No one else could have given Owen the match on the Grandest Stage of Them All that night – or at that moment of Owen’s career – except Bret. No one else would have given Owen the confidence to be himself or had the overwhelming desire to make every single motion of Owen’s performance look good than his older brother Bret.
But none of us expected Owen to win. Owen had impressed us, sure, but we figured, “hey, he got a good workout in, but now Bret’s going to show him who’s the better man.” And just when it seemed the Master had schooled the Pupil, Owen pulled a magical reversal out of the top rope corner that made us stop and reverse that VHS tape for hours. It looked too fluid to be real. It was CGI before CGI.
And a Superstar was born.
THE HART OF GOLD
Owen Hart no longer meant the Blue Blazer. Owen Hart no longer meant neon MC Hammer pants and High Energy. Owen Hart was now one helluva good wrestler who beat the biggest wrestler in the company, in the opening match, of the biggest show of the year, at the most famous arena in the world. Owen Hart had arrived.
And Bret’s regaining of the WWF World Heavyweight Championship a few hours later only added weight to Owen’s win by Monday morning. Owen now held a victory over the World Champion hours before his win. He went from hanging with Koko B. Ware and “Iron” Mike Sharpe to wearing gold with Yokozuna and The British Bulldog.
When Brian Pillman arrived from WCW and ECW and the connection between his Hart Dungeon training was revealed, he was united with the gang that had been building from the salt fields of Calgary, Alberta, Canada. A gang lead by our World Champion Hitman, our Anvil, our Bulldog, and our little baby brother Owen.
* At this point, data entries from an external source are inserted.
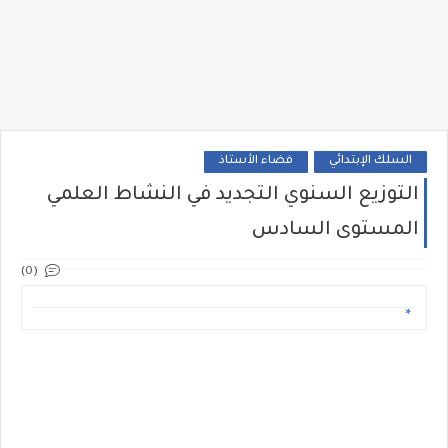
السلك الإبتدائي
فضاء الأستاذ
التوزيع السنوي التجديد في النشاط العلمي
المستوى السادس
(0)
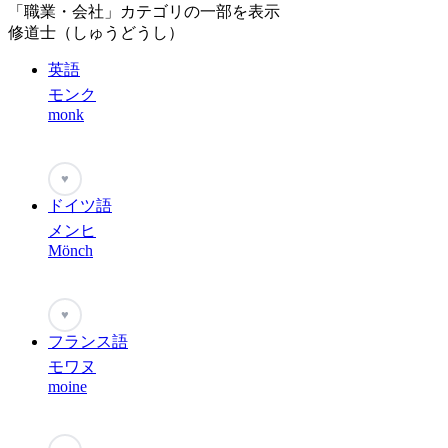
「職業・会社」カテゴリの一部を表示
修道士（しゅうどうし）
英語
モンク
monk
♥
ドイツ語
メンヒ
Mönch
♥
フランス語
モワヌ
moine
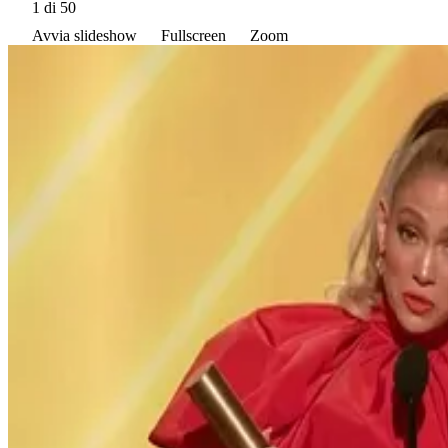
1
di 50
Avvia slideshow
Fullscreen
Zoom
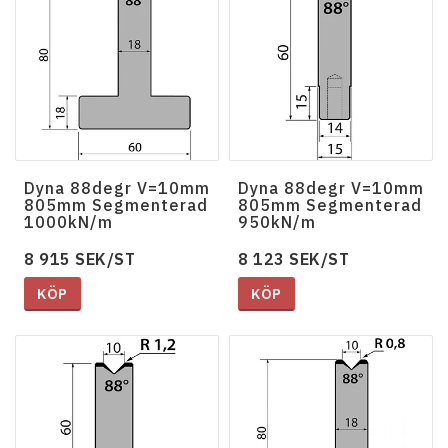
Dyna 88degr V=10mm
Dyna 88degr V=10mm
805mm Segmenterad
805mm Segmenterad
1000kN/m
950kN/m
8 915 SEK/ST
8 123 SEK/ST
KÖP
KÖP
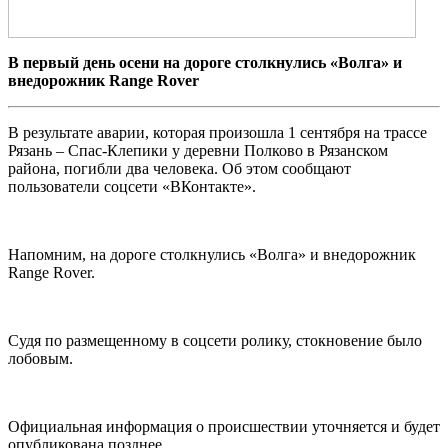
В первый день осени на дороге столкнулись «Волга» и
внедорожник Range Rover
В результате аварии, которая произошла 1 сентября на трассе
Рязань – Спас-Клепики у деревни Полково в Рязанском
района, погибли два человека. Об этом сообщают
пользователи соцсети «ВКонтакте».
Напомним, на дороге столкнулись
«Волга» и внедорожник
Range Rover.
Судя по размещенному в соцсети ролику, стокновение было
лобовым.
Официальная информация о происшествии уточняется и будет
опубликована позднее.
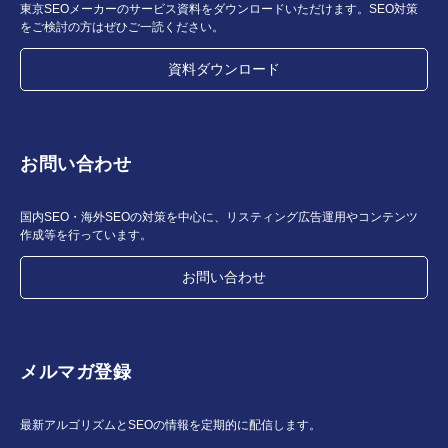
東京SEOメーカーのサービス資料をダウンロードいただけます。SEO対策
をご検討の方はぜひご一読ください。
資料ダウンロード
お問い合わせ
国内SEO・海外SEOの対策を中心に、リスティング広告運用やコンテンツ
作成等を行っています。
お問い合わせ
メルマガ登録
最新アルゴリズムとSEOの情報を定期的に配信します。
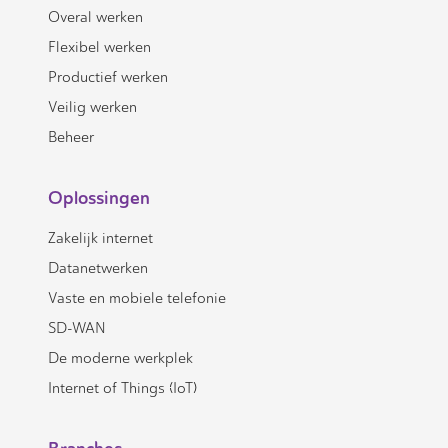
Overal werken
Flexibel werken
Productief werken
Veilig werken
Beheer
Oplossingen
Zakelijk internet
Datanetwerken
Vaste en mobiele telefonie
SD-WAN
De moderne werkplek
Internet of Things (IoT)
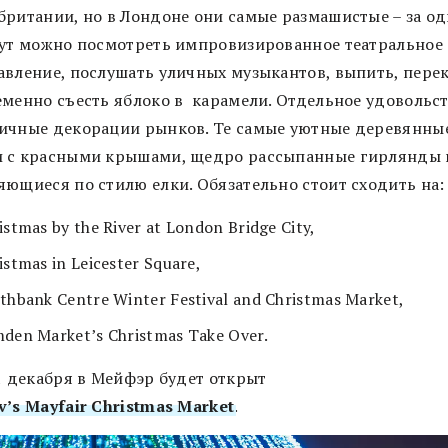
британии, но в Лондоне они самые размашистые – за о
тут можно посмотреть импровизированное театральное
авление, послушать уличных музыкантов, выпить, пере
еменно съесть яблоко в карамели. Отдельное удовольст
ичные декорации рынков. Те самые уютные деревянны
 с красными крышами, щедро рассыпанные гирлянды 
яющиеся по стилю елки. Обязательно стоит сходить на:
istmas by the River at London Bridge City,
istmas in Leicester Square,
thbank Centre Winter Festival and Christmas Market,
den Market’s Christmas Take Over.
 1 декабря в Мейфэр будет открыт
v’s Mayfair Christmas Market
.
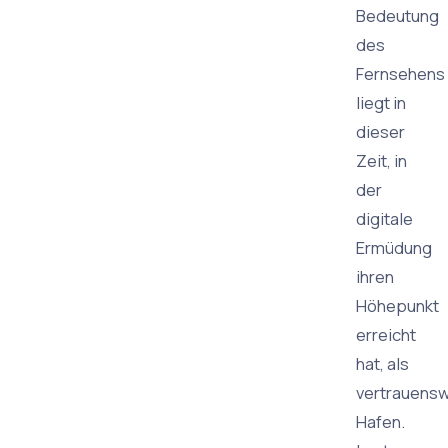
Bedeutung
des
Fernsehens
liegt in
dieser
Zeit, in
der
digitale
Ermüdung
ihren
Höhepunkt
erreicht
hat, als
vertrauensw
Hafen.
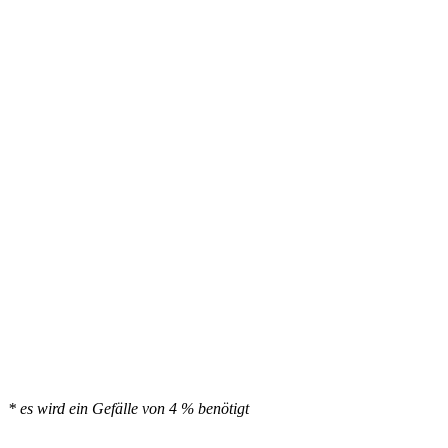
* es wird ein Gefälle von 4 % benötigt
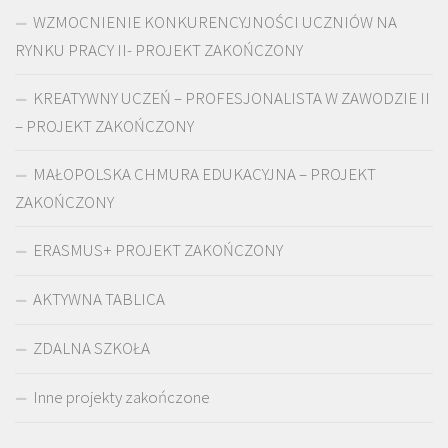
WZMOCNIENIE KONKURENCYJNOŚCI UCZNIÓW NA
RYNKU PRACY II- PROJEKT ZAKOŃCZONY
KREATYWNY UCZEŃ – PROFESJONALISTA W ZAWODZIE II
– PROJEKT ZAKOŃCZONY
MAŁOPOLSKA CHMURA EDUKACYJNA – PROJEKT
ZAKOŃCZONY
ERASMUS+ PROJEKT ZAKOŃCZONY
AKTYWNA TABLICA
ZDALNA SZKOŁA
Inne projekty zakończone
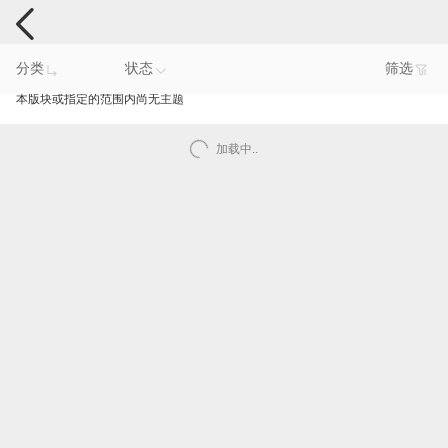
手机反馈
分类
状态
筛选
本版块或指定的范围内尚无主题
加载中..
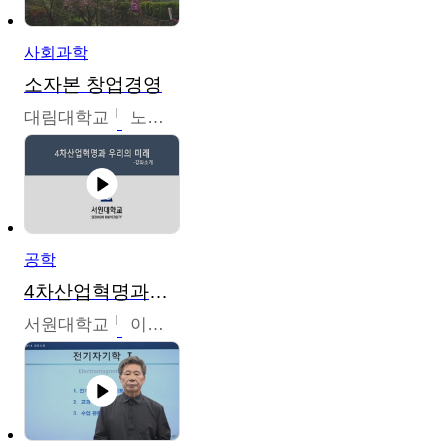
사회과학
소자본 창업경영
대림대학교
노경호
공학
4차산업혁명과우리의미래
서원대학교
이병권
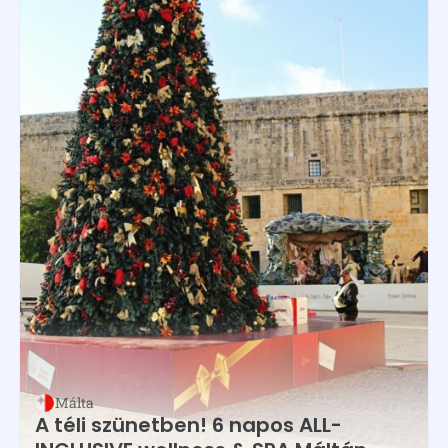
Málta
A téli szünetben! 6 napos ALL-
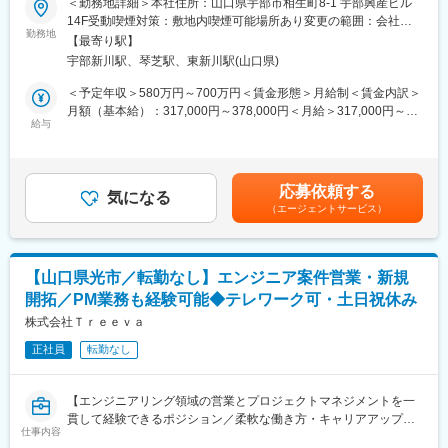
＜勤務地詳細＞本社住所：山口県宇部市相生町8-1 宇部興産ビル
M365(Excel・PowerPoint・Teams・Planer・PowerAutomate)
と技術を基に後輩への指導・業務改善提案等、チーム力の底上げ
14F受動喫煙対策：敷地内喫煙可能場所あり変更の範囲：会社の
■配属組織：
へも寄与いただきたいです。
勤務地
定める事業所
先端技術の採用も多く、お客さまやベンダー等多くの人との関り
【最寄り駅】
大型案件が増えており、サーバ部分での要件の定義や構築をお任
をもって知識とスキルを向上しながらビジネスセンスも磨いてい
宇部新川駅、琴芝駅、東新川駅(山口県)
せしたいと考えています。
くことができる活気のある部署です。
＜予定年収＞580万円～700万円＜賃金形態＞月給制＜賃金内訳＞
■出張頻度：県外出張：月に多くとも3回程度
■業務内容：
月額（基本給）：317,000円～378,000円＜月給＞317,000円～
UBE株式会社様のサーバプラットフォーム～インフラ系システム
給与
378,000円＜昇給有無＞有＜残業手当＞有＜給与補足＞■賞与：年
変更の範囲：会社の定める業務
の各フェーズを任されており、企画/提案といった上流工程も主体
2回（7、12月）※等級別賞与基準額（基本給1か月分相当）×4.5ヵ
的に取り組んでいただきます。また、ご自身が面白いと思った技
月■昇給：年1回（7月）※月給には諸手当は含まれていません。※
術/サービスを顧客に提案し、技術検証～導入することも可能で
具体的には前職での経験／能力に基づき決定します。賃金はあく
応募依頼する
す。
気になる
までも目安の金額であり、選考を通じて上下する可能性がありま
（エージェントサービス）
トラブルが発生したりや対応に行き詰まった際も、先輩社員を中
す。月給(月額)は固定手当を含めた表記です。
心にメンバみんなで支援して解決していっています。
・Windows Server / VMware / Microsoft Azure / M365 を中心とし
た、インフラ系システムの企画・設計・構築・更新・保守/運用
【山口県光市／転勤なし】エンジニア案件営業・新規
・製品・サービスやそれ以外のものに対する検証評価や、それを
開拓／PM業務も経験可能◆テレワーク可・土日祝休み
基にしたお客さまへの提案業務
株式会社Ｔｒｅｅｖａ
■キャリアステップ：
正社員
転勤なし
PL/PM業務やお客さまとの折衝業務等でご活躍されたのちに、志
向や組織体制に応じて、専門技術力に特化したスペシャリスト
か、マネーキャーとして組織開発をするキャリアが選択できま
【エンジニアリング領域の営業とプロジェクトマネジメントを一
す。
貫して経験できるポジション／柔軟な働き方・キャリアアップも
※ご経験に応じてお任せしていく案件の規模やステップアップスピ
仕事内容
実現可能】
ードは異なります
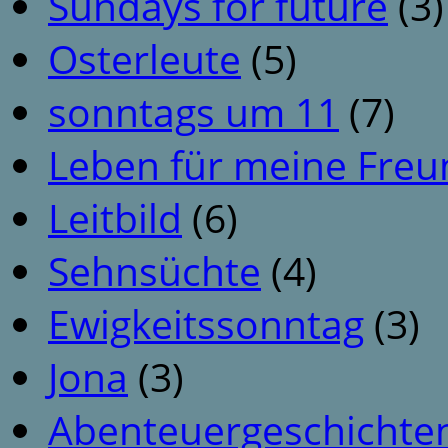
Sundays for future
(3)
Osterleute
(5)
sonntags um 11
(7)
Leben für meine Fre
Leitbild
(6)
Sehnsüchte
(4)
Ewigkeitssonntag
(3)
Jona
(3)
Abenteuergeschichte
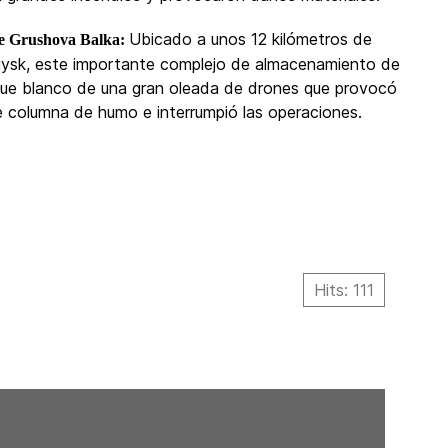
Ubicado a unos 12 kilómetros de
de Grushova Balka:
ysk, este importante complejo de almacenamiento de
fue blanco de una gran oleada de drones que provocó
e columna de humo e interrumpió las operaciones.
Hits: 111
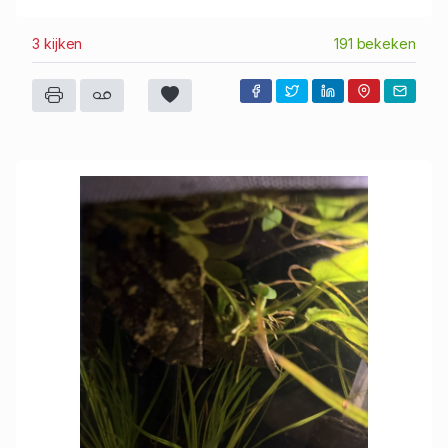
3 kijken
191 bekeken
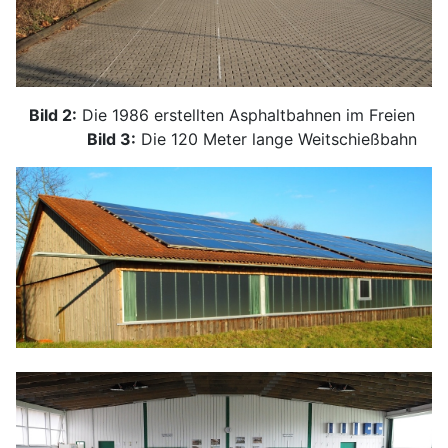
Bild 2:
Die 1986 erstellten Asphaltbahnen im Freien
Bild 3:
Die 120 Meter lange Weitschießbahn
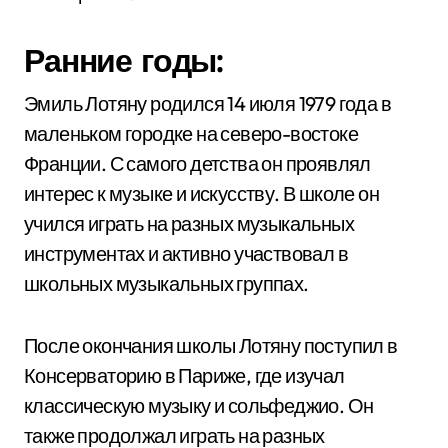
Ранние годы:
Эмиль Лотяну родился 14 июля 1979 года в
маленьком городке на северо-востоке
Франции. С самого детства он проявлял
интерес к музыке и искусству. В школе он
учился играть на разных музыкальных
инструментах и активно участвовал в
школьных музыкальных группах.
После окончания школы Лотяну поступил в
Консерваторию в Париже, где изучал
классическую музыку и сольфеджио. Он
также продолжал играть на разных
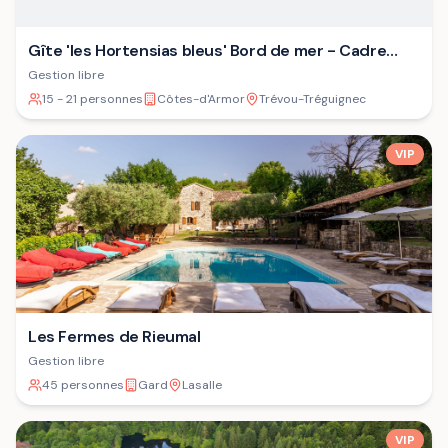
Gîte 'les Hortensias bleus' Bord de mer - Cadre
verdoyant - Plage
Gestion libre
15 - 21 personnes
Côtes-d'Armor
Trévou-Tréguignec
VIP
Les Fermes de Rieumal
Gestion libre
45 personnes
Gard
Lasalle
VIP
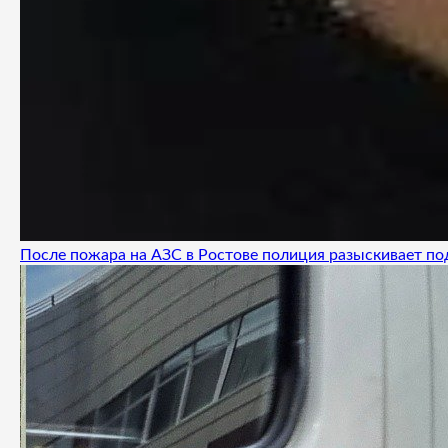
После пожара на АЗС в Ростове полиция разыскивает п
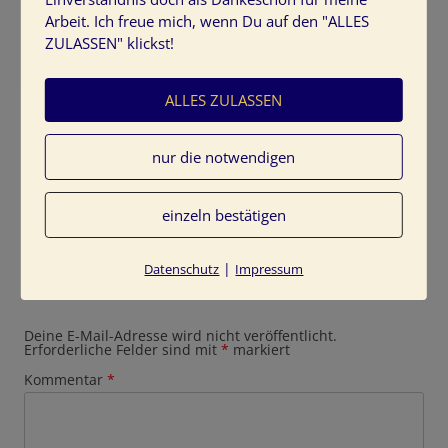
Arbeit. Ich freue mich, wenn Du auf den "ALLES
ZULASSEN" klickst!
ALLES ZULASSEN
Frühlingshafte Christrose Violett
farbinspirationen-fruehling-christrose-violett
nur die notwendigen
einzeln bestätigen
|
Datenschutz
Impressum
Schreibe einen Kommentar
Deine E-Mail-Adresse wird nicht veröffentlicht.
Erforderliche Felder sind mit
*
markiert
Kommentar
*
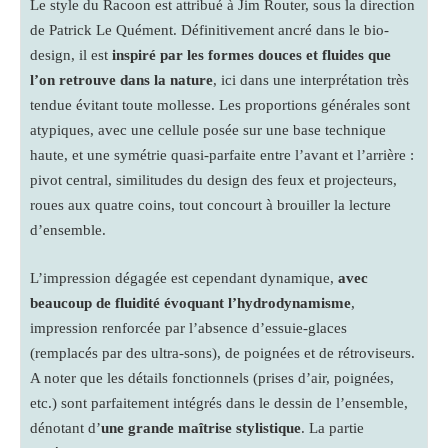
Le style du Racoon est attribué à Jim Router, sous la direction
de Patrick Le Quément. Définitivement ancré dans le bio-
design, il est
inspiré par les formes douces et fluides que
l’on retrouve dans la nature
, ici dans une interprétation très
tendue évitant toute mollesse. Les proportions générales sont
atypiques, avec une cellule posée sur une base technique
haute, et une symétrie quasi-parfaite entre l’avant et l’arrière :
pivot central, similitudes du design des feux et projecteurs,
roues aux quatre coins, tout concourt à brouiller la lecture
d’ensemble.
L’impression dégagée est cependant dynamique,
avec
beaucoup de fluidité évoquant l’hydrodynamisme
,
impression renforcée par l’absence d’essuie-glaces
(remplacés par des ultra-sons), de poignées et de rétroviseurs.
A noter que les détails fonctionnels (prises d’air, poignées,
etc.) sont parfaitement intégrés dans le dessin de l’ensemble,
dénotant d’
une grande maîtrise stylistique
. La partie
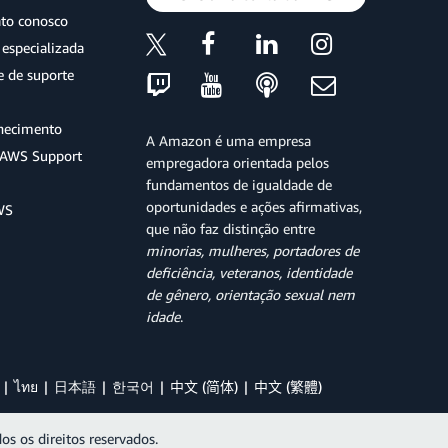
ato conosco
especializada
e de suporte
hecimento
A Amazon é uma empresa
o AWS Support
empregadora orientada pelos
fundamentos de igualdade de
oportunidades e ações afirmativas,
WS
que não faz distinção entre
minorias, mulheres, portadores de
deficiência, veteranos, identidade
de gênero, orientação sexual nem
idade
.
ไทย
日本語
한국어
中文 (简体)
中文 (繁體)
os os direitos reservados.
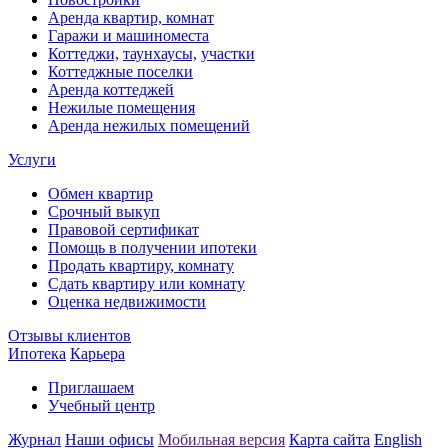
Аренда квартир, комнат
Гаражи и машиноместа
Коттеджи,
таунхаусы,
участки
Коттеджные поселки
Аренда коттеджей
Нежилые помещения
Аренда нежилых помещений
Услуги
Обмен квартир
Срочный выкуп
Правовой сертификат
Помощь в получении ипотеки
Продать квартиру, комнату
Сдать квартиру или комнату
Оценка недвижимости
Отзывы клиентов
Ипотека
Карьера
Приглашаем
Учебный центр
Журнал
Наши офисы
Мобильная версия
Карта сайта
English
As the rest of the world jeered the Hart Foundation at the outset of the Monday Night Wars, in Canada we remained steadfastly loyal to our brothers in pink.
But none of that would have happened if it wasn’t for that one April night in New York, when Vince took a bet on a Bret Hart hunch, and the Hart Foundation truly found its heart. The night that Owen proved to the world that he was better than Bret.